Sydney: Smith has flown to Melbourne to receive treatment on his broken left hand and undergo an autologous blood injection on his right elbow.
The Proteas are desperate for Smith to regain full fitness in time for Australia''s forthcoming Test tour and have attempted to expedite the healing process by having him treated immediately.
Barely 18 hours after Mitchell Johnson struck him a series-ending blow to the hand, Smith was on a plane to Melbourne for an appointment with local surgeon Greg Hoy to have the fracture attended to.

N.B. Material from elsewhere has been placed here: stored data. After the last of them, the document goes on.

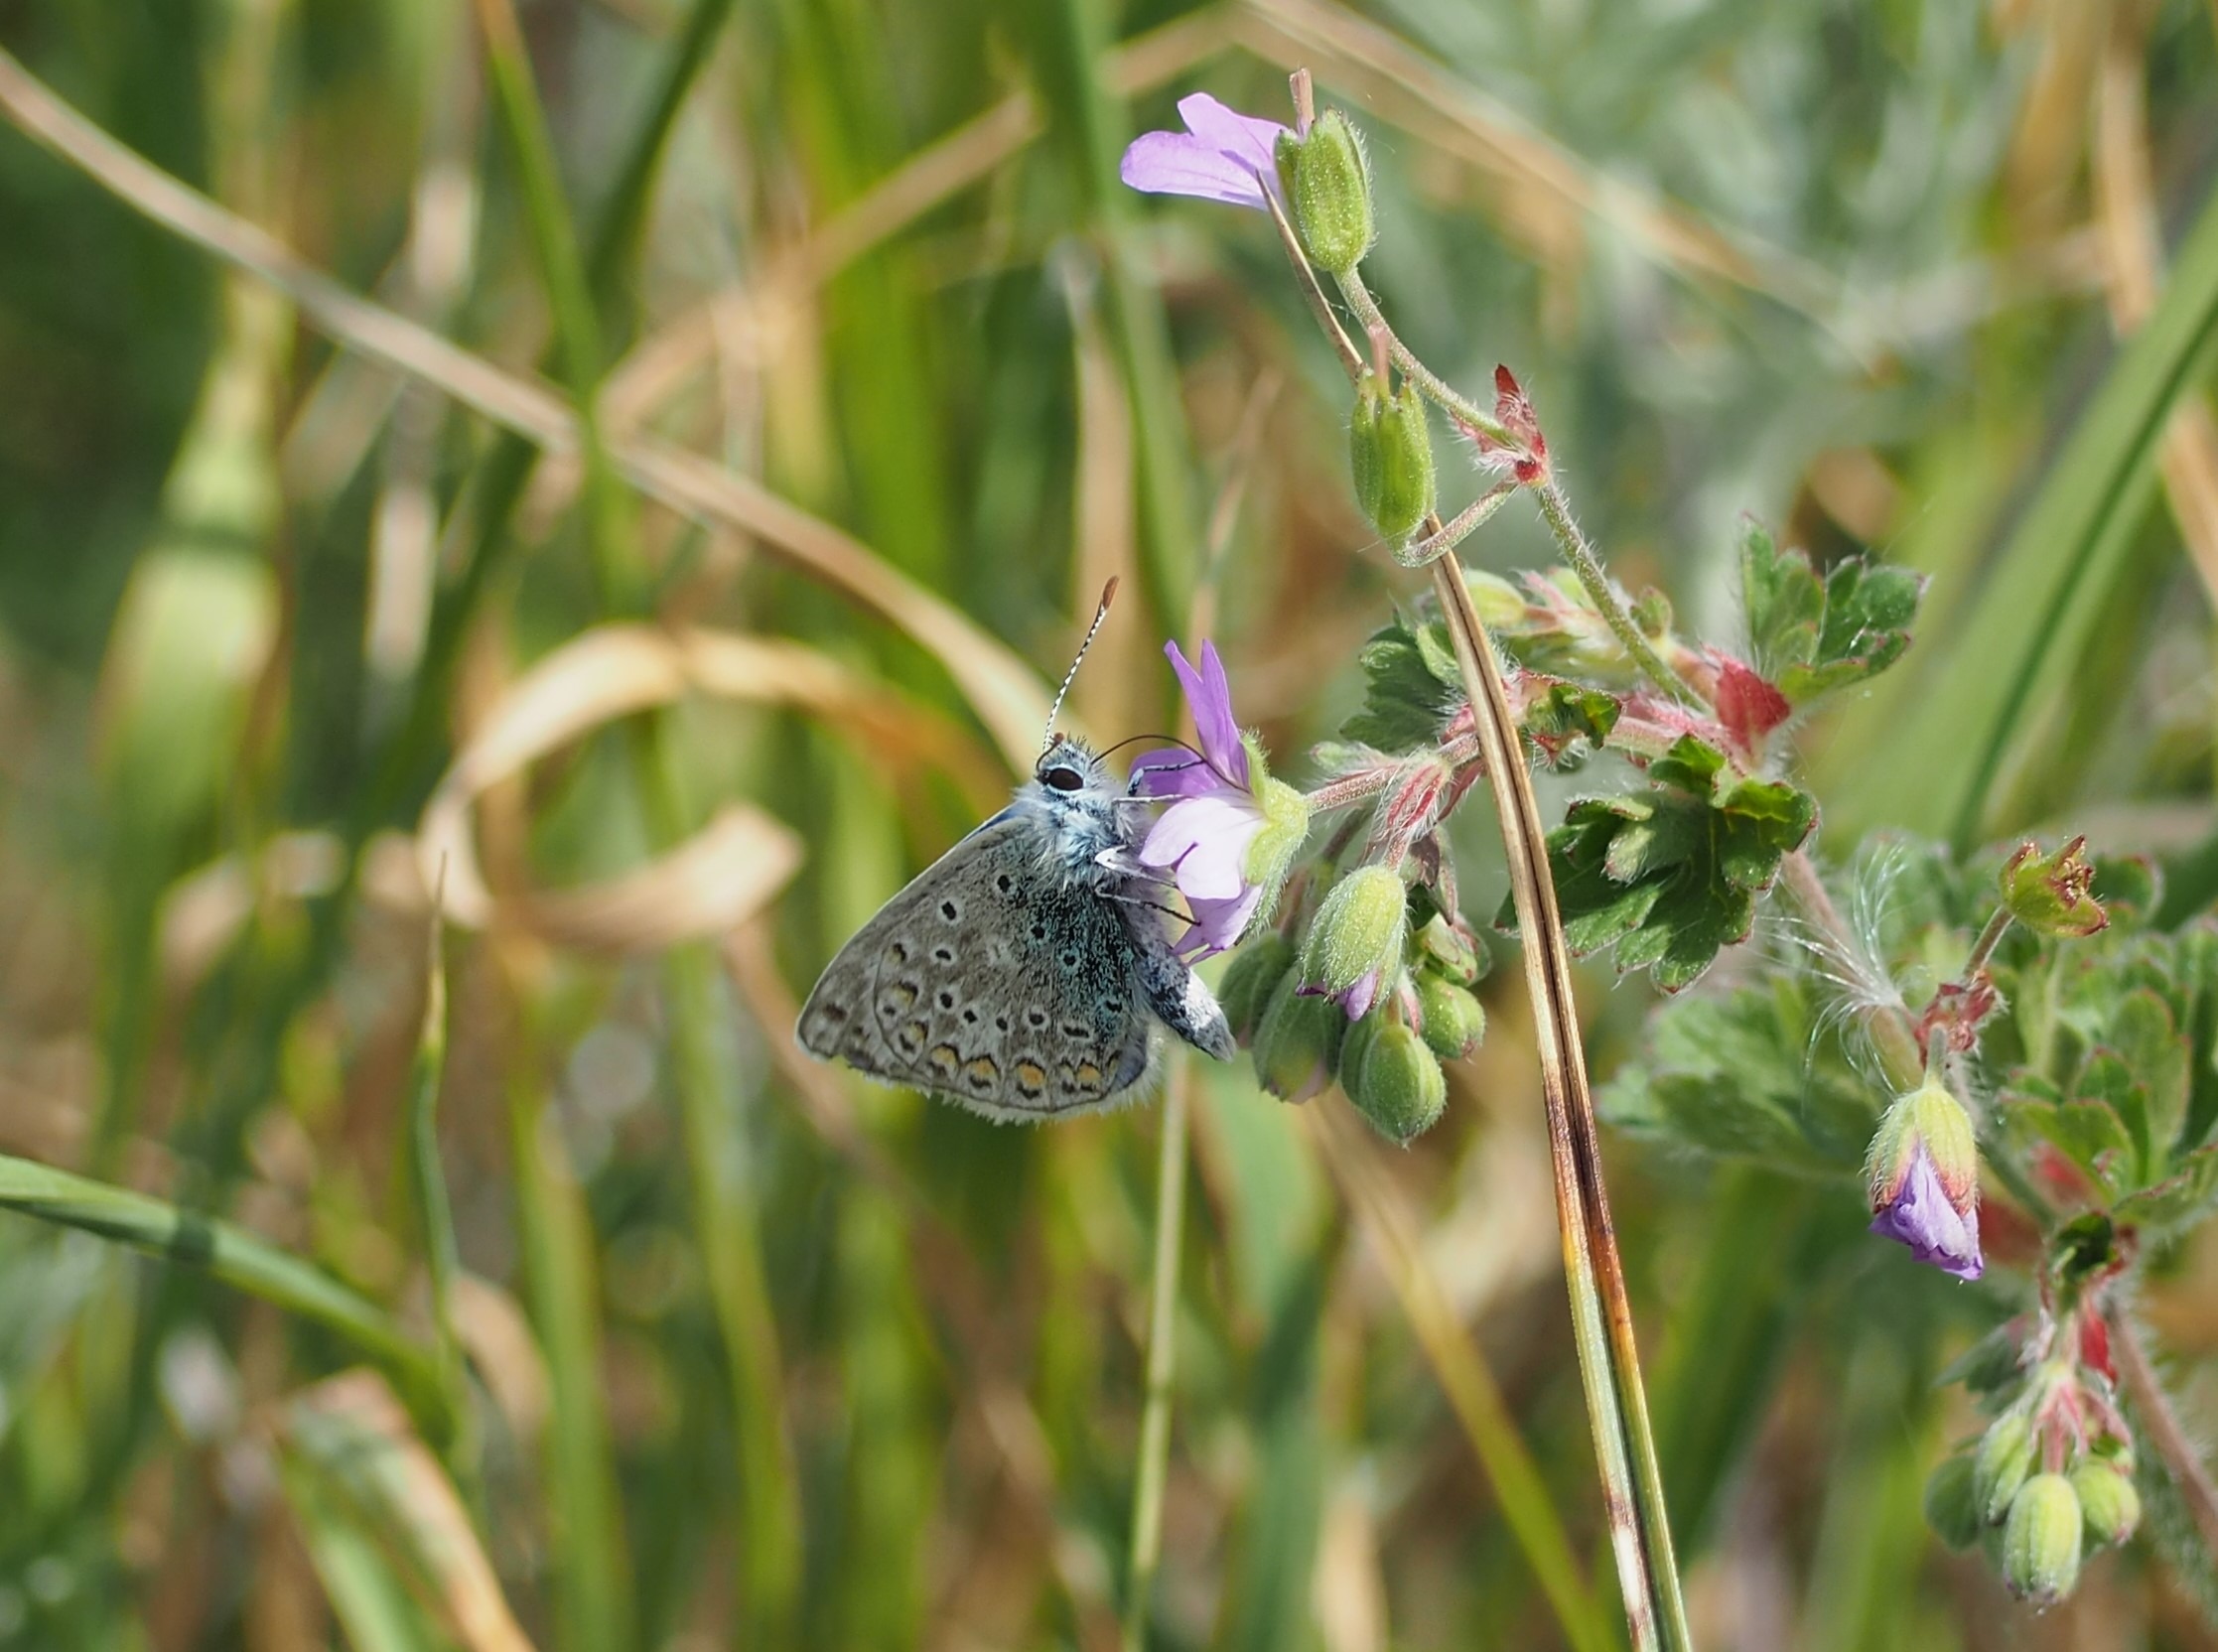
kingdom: Animalia
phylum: Arthropoda
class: Insecta
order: Lepidoptera
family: Lycaenidae
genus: Polyommatus
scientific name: Polyommatus icarus
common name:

Smith also paid a visit to another Melbourne specialist, Frank Burke, who performed the first round of blood injections to the torn tendon in the batsman''s right elbow.
The injury has hampered Smith''s preparations throughout the series and is the ailment most likely to threaten his participation in the three-Test series in South Africa.
"We have been performing these injections for about 10 years, and they have been of great help to many people. But like anything in life, there is no guarantee," the Sydney Morning Herald quoted Burke, as saying.
"It isn''t usually until a second injection that you have a better idea as to how well it is working," he added.
The 15-minute procedure involved blood being taken from Smith''s arm and then, with the assistance of an ultrasound for positioning purposes, injected directly into the torn tendon.
Smith will be required to undergo a second injection in the coming weeks in South Africa, providing a suitable doctor can be found. The procedure has never before been carried out in South Africa.
If the autologous injection is unsuccessful, Smith is likely to undergo surgery that will rule him out of cricket for three months. He was expected to rejoin the South African squad in Sydney overnight.